* **Supplied information**:
+===+
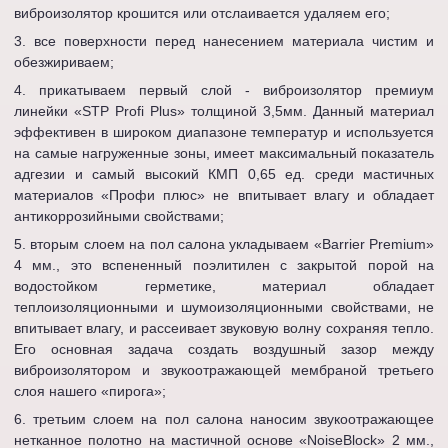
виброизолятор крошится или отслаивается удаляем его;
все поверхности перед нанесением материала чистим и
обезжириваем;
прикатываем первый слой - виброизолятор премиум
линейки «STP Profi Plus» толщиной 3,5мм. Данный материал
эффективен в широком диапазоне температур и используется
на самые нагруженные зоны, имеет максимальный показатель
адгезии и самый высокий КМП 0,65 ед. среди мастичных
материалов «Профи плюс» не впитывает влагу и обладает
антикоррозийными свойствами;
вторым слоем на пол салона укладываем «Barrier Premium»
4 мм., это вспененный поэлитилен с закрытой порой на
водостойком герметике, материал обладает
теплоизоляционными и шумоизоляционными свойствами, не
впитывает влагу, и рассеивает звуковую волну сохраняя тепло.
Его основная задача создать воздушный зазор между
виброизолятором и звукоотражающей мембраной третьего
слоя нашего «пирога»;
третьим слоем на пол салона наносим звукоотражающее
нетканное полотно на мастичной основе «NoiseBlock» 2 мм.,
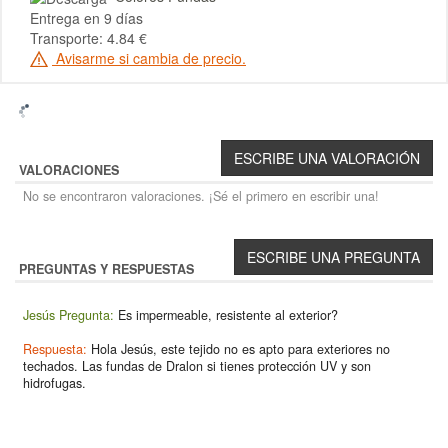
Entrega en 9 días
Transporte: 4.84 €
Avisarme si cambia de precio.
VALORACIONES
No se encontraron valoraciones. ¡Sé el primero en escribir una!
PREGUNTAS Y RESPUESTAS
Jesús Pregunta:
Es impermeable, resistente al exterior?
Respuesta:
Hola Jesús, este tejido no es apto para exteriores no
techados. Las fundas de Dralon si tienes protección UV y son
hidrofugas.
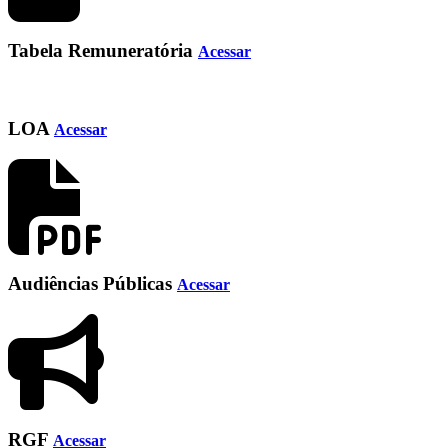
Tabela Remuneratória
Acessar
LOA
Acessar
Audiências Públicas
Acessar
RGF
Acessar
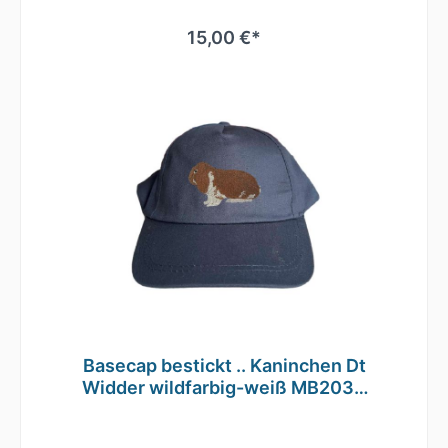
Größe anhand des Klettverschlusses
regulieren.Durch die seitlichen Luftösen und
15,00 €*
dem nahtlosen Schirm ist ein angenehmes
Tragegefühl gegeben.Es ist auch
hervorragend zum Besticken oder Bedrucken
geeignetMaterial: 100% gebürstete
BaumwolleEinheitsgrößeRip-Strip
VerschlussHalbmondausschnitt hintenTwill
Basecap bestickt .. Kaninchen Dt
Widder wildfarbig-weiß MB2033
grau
+===+
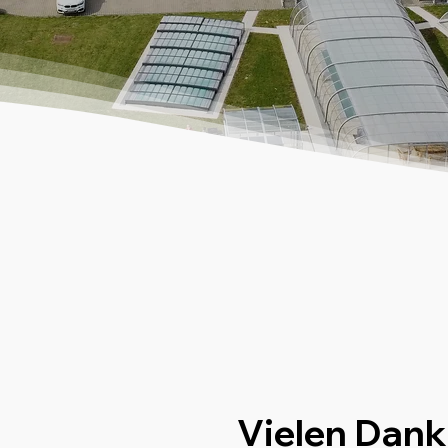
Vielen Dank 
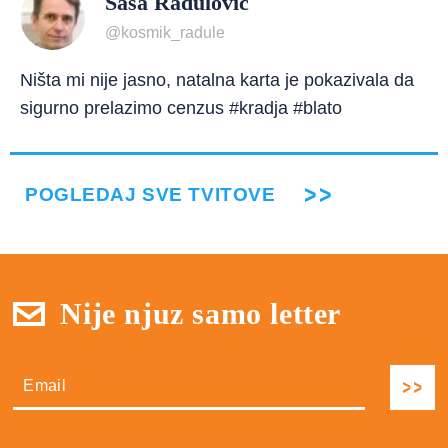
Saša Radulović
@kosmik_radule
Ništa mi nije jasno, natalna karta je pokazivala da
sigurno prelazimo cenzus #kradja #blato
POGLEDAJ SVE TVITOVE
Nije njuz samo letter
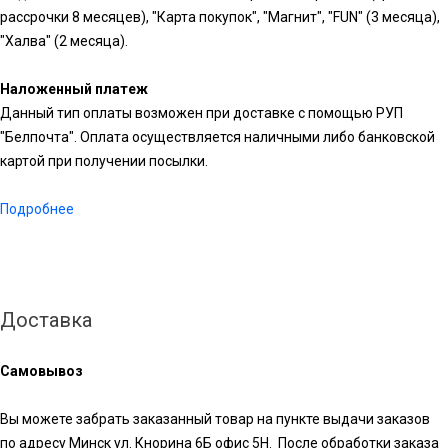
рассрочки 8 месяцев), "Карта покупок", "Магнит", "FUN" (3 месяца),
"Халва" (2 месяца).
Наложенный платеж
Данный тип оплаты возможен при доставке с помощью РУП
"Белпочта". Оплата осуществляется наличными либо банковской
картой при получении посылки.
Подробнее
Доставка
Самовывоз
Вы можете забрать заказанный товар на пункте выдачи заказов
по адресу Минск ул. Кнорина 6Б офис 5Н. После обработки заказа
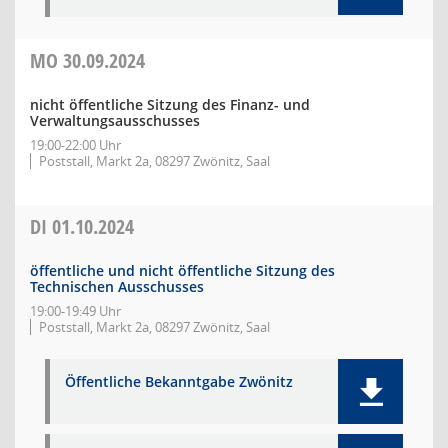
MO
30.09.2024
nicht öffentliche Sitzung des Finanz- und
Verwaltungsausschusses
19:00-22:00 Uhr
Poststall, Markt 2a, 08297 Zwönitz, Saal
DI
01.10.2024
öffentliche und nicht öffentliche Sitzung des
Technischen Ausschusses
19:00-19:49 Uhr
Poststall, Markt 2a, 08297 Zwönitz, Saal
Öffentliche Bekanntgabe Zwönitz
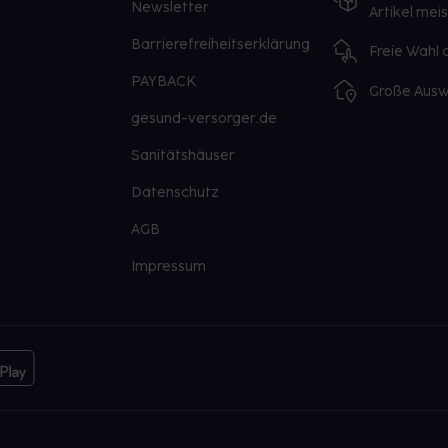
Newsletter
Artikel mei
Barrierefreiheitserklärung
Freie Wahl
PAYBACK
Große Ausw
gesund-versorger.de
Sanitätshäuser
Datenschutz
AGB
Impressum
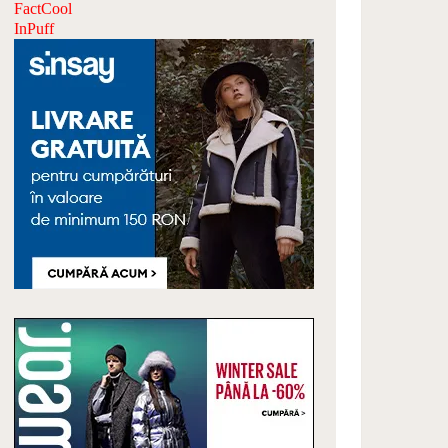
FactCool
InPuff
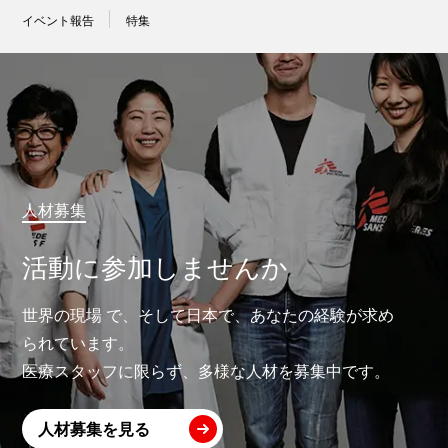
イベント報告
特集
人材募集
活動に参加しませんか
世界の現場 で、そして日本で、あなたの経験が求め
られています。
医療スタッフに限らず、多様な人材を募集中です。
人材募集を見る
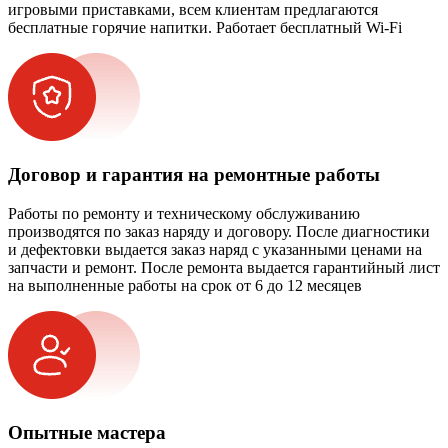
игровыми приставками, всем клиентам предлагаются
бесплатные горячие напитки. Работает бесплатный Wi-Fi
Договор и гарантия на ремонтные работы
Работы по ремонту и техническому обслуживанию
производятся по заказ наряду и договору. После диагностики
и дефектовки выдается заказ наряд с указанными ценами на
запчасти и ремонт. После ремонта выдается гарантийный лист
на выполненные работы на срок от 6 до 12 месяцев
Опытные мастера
+===+
* **Exercise description**:
In the entries above, identify each line that includes the string "слоем", then copy it.

* **Solution for this exercise**:
вторым слоем на пол салона укладываем «Barrier Premium»
третьим слоем на пол салона наносим звукоотражающее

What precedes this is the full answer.